TEXT SEGMENT:
----

Querying with @Query
@Query is the primary way to fetch data inside a SwiftUI view. Declare it as a property and SwiftData keeps the results in sync with the store automatically.
struct BookListView: View {
@Query var books: [Book]
var body: some View {
List(books) { book in
Text(book.title)
}
}
}
Add sorting by passing a key path.
@Query(sort: \Book.title) var books: [Book]
For descending order, specify .reverse.
@Query(sort: \Book.dateAdded, order: .reverse) var books: [Book]
To filter results, use the #Predicate macro. It provides compile-time type checking and generates the correct SQL for the underlying store.
@Query(filter: #Predicate<Book> { $0.pageCount > 300 },
sort: \Book.title)
var longBooks: [Book]
@Query only works inside SwiftUI views. For queries in other contexts, use FetchDescriptor directly.
Fetching programmatically
Outside of views, fetch data through ModelContext using a FetchDescriptor.
var descriptor = FetchDescriptor<Book>(
predicate: #Predicate { $0.pageCount > 300 },
sortBy: [SortDescriptor(\Book.title)]
)
descriptor.fetchLimit = 20
let results = try modelContext.fetch(descriptor)
fetchLimit caps the number of results. Combined with fetchOffset, it supports basic pagination. For frequently used queries, declare the descriptor as a static property so you are not recreating it on every call.
extension Book {
static var longBookDescriptor: FetchDescriptor<Book> {
var descriptor = FetchDescriptor<Book>(
predicate: #Predicate { $0.pageCount > 300 },
sortBy: [SortDescriptor(\Book.title)]
)

----

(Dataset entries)
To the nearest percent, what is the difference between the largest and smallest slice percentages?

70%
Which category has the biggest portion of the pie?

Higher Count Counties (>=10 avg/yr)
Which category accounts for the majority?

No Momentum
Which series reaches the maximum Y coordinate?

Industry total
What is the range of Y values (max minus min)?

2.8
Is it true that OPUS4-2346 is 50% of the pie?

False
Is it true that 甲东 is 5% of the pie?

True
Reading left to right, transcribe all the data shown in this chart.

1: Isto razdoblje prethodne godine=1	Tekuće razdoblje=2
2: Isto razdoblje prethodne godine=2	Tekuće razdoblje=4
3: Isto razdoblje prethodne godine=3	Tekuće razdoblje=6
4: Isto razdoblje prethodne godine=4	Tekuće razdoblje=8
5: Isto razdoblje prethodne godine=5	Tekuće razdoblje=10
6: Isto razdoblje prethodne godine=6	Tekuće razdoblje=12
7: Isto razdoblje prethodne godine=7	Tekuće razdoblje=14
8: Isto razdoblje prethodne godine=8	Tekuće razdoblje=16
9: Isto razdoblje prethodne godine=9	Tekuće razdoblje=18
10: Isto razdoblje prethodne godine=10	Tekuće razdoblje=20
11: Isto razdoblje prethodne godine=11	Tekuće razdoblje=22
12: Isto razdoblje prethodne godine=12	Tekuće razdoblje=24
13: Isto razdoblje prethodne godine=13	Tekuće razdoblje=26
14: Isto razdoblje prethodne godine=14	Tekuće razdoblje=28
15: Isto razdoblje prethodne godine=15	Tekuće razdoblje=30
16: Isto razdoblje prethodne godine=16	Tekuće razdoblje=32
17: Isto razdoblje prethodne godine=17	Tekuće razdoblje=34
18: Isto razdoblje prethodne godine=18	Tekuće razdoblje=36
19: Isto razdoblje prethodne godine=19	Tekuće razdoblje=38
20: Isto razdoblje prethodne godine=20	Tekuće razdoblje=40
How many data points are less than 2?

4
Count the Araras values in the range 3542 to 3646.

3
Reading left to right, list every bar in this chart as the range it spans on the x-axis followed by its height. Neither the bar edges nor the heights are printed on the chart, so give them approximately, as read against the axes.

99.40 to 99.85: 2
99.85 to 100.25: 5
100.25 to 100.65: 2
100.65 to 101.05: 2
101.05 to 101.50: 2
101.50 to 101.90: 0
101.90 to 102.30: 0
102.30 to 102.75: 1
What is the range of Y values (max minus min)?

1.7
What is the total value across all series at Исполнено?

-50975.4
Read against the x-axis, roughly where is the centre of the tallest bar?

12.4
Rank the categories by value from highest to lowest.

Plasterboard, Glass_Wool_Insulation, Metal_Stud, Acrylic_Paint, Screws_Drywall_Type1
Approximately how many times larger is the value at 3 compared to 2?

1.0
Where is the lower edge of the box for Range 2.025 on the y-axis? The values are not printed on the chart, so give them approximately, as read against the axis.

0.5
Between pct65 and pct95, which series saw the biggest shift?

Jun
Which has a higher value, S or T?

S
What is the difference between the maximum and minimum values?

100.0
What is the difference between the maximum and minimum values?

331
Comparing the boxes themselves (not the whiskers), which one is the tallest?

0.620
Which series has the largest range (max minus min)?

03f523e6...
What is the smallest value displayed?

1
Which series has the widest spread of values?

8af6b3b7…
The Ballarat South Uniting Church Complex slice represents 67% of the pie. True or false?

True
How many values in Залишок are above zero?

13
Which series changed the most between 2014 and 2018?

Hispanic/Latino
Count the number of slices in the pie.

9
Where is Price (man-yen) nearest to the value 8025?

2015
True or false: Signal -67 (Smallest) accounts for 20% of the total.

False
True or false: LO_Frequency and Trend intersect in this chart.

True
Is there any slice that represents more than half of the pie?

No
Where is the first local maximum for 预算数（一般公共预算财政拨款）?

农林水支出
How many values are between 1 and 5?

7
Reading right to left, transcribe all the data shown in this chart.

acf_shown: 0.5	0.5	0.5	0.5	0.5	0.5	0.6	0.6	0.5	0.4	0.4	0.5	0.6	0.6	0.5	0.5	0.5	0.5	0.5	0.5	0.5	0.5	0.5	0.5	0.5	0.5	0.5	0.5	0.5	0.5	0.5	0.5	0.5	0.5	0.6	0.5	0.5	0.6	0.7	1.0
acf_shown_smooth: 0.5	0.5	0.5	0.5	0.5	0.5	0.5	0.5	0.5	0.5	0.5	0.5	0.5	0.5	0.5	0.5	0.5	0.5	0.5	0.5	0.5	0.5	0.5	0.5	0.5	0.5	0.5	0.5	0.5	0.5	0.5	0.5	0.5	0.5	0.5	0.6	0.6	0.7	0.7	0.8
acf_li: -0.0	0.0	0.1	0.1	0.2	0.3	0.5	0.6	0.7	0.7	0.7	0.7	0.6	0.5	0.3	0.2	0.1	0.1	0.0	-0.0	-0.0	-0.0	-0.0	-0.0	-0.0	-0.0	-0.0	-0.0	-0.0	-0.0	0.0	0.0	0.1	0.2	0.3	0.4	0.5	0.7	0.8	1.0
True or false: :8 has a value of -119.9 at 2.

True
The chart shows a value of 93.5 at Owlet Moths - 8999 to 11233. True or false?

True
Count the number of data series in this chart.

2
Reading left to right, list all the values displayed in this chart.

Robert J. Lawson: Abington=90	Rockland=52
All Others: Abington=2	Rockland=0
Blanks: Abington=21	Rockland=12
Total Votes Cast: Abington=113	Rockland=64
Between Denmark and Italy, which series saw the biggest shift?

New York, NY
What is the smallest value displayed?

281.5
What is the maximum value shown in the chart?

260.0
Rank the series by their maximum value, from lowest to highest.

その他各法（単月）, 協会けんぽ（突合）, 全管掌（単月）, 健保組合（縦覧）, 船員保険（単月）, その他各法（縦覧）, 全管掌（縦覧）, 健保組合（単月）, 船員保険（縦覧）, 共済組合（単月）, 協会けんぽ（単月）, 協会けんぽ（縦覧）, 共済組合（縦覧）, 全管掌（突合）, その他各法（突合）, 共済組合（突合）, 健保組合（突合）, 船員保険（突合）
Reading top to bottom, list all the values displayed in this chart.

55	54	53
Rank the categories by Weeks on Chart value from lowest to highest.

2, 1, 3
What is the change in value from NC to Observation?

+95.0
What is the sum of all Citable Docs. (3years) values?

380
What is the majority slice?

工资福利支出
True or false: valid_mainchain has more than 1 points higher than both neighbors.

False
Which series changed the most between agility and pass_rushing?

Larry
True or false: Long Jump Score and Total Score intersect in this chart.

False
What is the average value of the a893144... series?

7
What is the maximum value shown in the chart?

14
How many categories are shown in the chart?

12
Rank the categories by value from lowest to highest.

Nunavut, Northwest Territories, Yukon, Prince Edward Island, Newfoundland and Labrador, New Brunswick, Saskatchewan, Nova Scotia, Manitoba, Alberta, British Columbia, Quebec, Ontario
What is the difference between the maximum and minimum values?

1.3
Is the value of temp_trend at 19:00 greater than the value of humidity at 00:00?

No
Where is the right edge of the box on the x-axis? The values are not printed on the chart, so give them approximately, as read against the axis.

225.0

----

SET OF TASKS:
1. According to the text on SwiftData querying, what does the #Predicate macro provide?
2. Carry on the text on SwiftData querying, starting right after its last line.

SOLVED TASKS:
1. It provides compile-time type checking and generates the correct SQL for the underlying store.

2.
descriptor.fetchLimit = 20
return descriptor
}
}
If you only need a count, use modelContext.fetchCount(_:) instead of fetching the full objects. Keep in mind this count does not live-update; only @Query provides that behavior.
Defining relationships
Use @Relationship to connect two model types. Place the macro on one side of the relationship only. Using it on both sides creates a circular reference.
@Model
class Author {
var name: String
@Relationship(deleteRule: .cascade, inverse: \Book.author) var books: [Book] = []
init(name: String) {
self.name = name
}
}
@Model
class Book {
var title: String
var author: Author?
init(title: String) {
self.title = title
}
}
Always set an explicit delete rule. The default is .nullify, which sets the related object’s reference to nil on deletion. This can leave orphaned objects or crash if the property is non-optional. Use .cascade when the child should be deleted with the parent, and .deny when deleting the parent should be blocked while children exist.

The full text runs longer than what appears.